◆ The task
Output, word for word, the line that contains "font-size: 13px;" and all lines after it in the records below, omitting pictures.

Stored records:
╔══

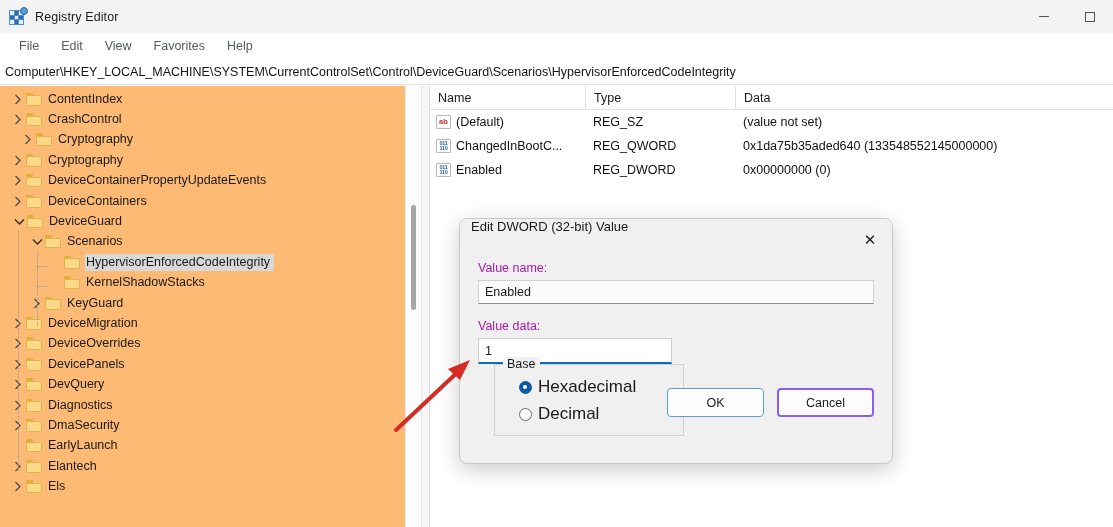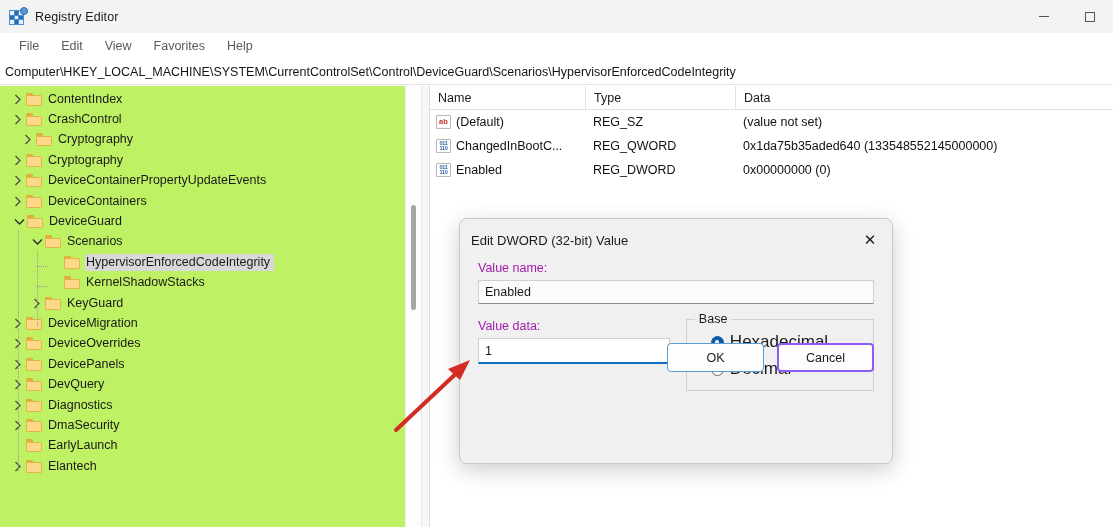--- a/index.html
+++ b/index.html
@@ -102,7 +102,7 @@
   .tree-pane {
     position: absolute; left: 0; top: 86px;
     width: 407px; height: 441px;
-    background: #bef264;
+    background: #fdba74;
     overflow: hidden;
   }
   .tree-inner { position: relative; padding-top: 3px; }

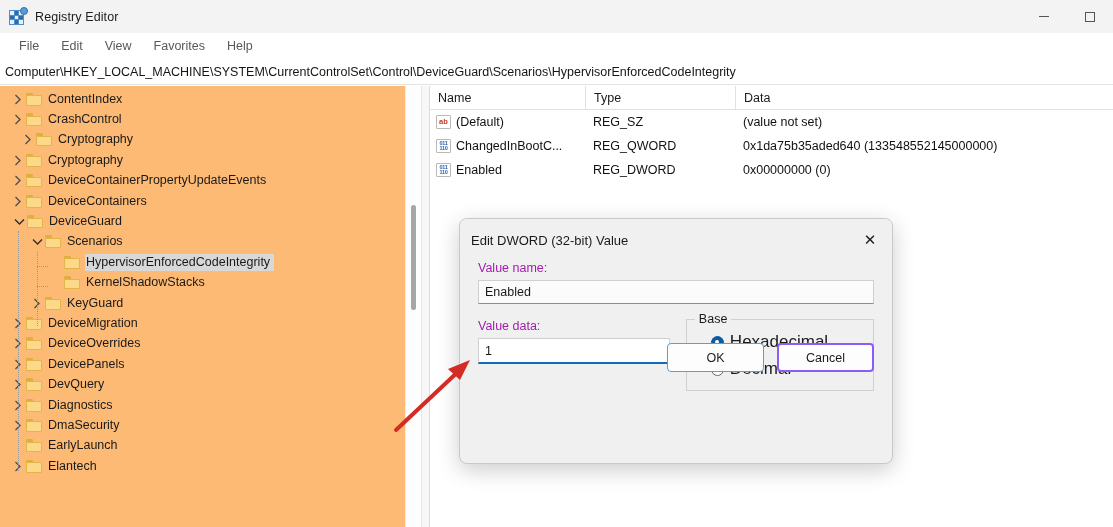--- a/index.html
+++ b/index.html
@@ -253,7 +253,7 @@
     position: relative;
     height: 42px;
     background: #f0f0f0;
-    display: flex; align-items: center;
+    display: flex; 
   }
   .dlg-title-text {
     font-size: 13px;

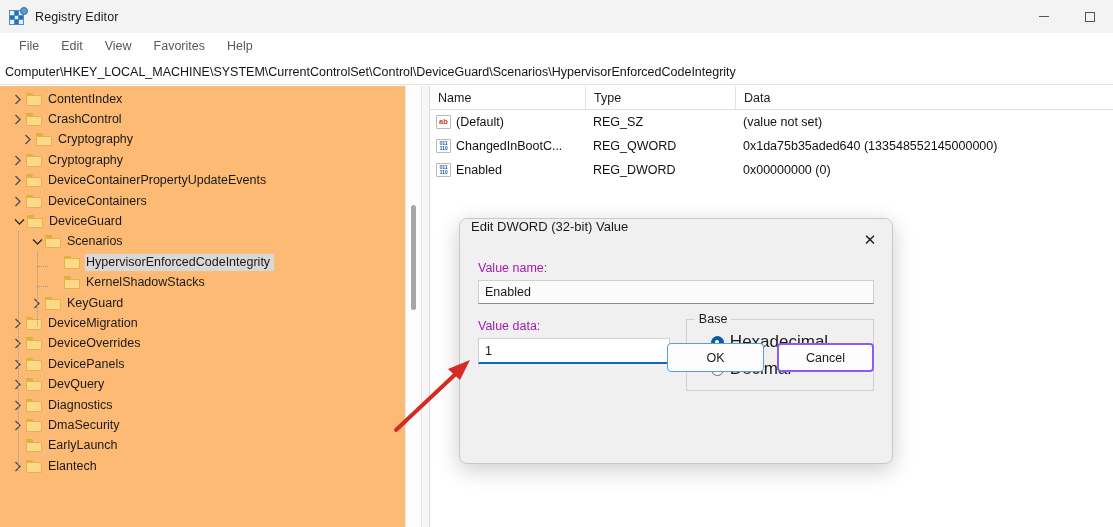--- a/index.html
+++ b/index.html
@@ -285,7 +285,7 @@
     font-family: "Liberation Sans", sans-serif;
     outline: none;
   }
-  .row2 { display: flex; margin-top: 15px; }
+  .row2 { display: flex; margin-top: 15px; flex-direction: column; }
   .col-left { width: 194px; }
   .txtinput.focused {
     background: #ffffff;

╚══

◆ Solution
     font-size: 13px;

--- a/index.html
+++ b/index.html
@@ -285,7 +285,7 @@
     font-family: "Liberation Sans", sans-serif;
     outline: none;
   }
-  .row2 { display: flex; margin-top: 15px; }
+  .row2 { display: flex; margin-top: 15px; flex-direction: column; }
   .col-left { width: 194px; }
   .txtinput.focused {
     background: #ffffff;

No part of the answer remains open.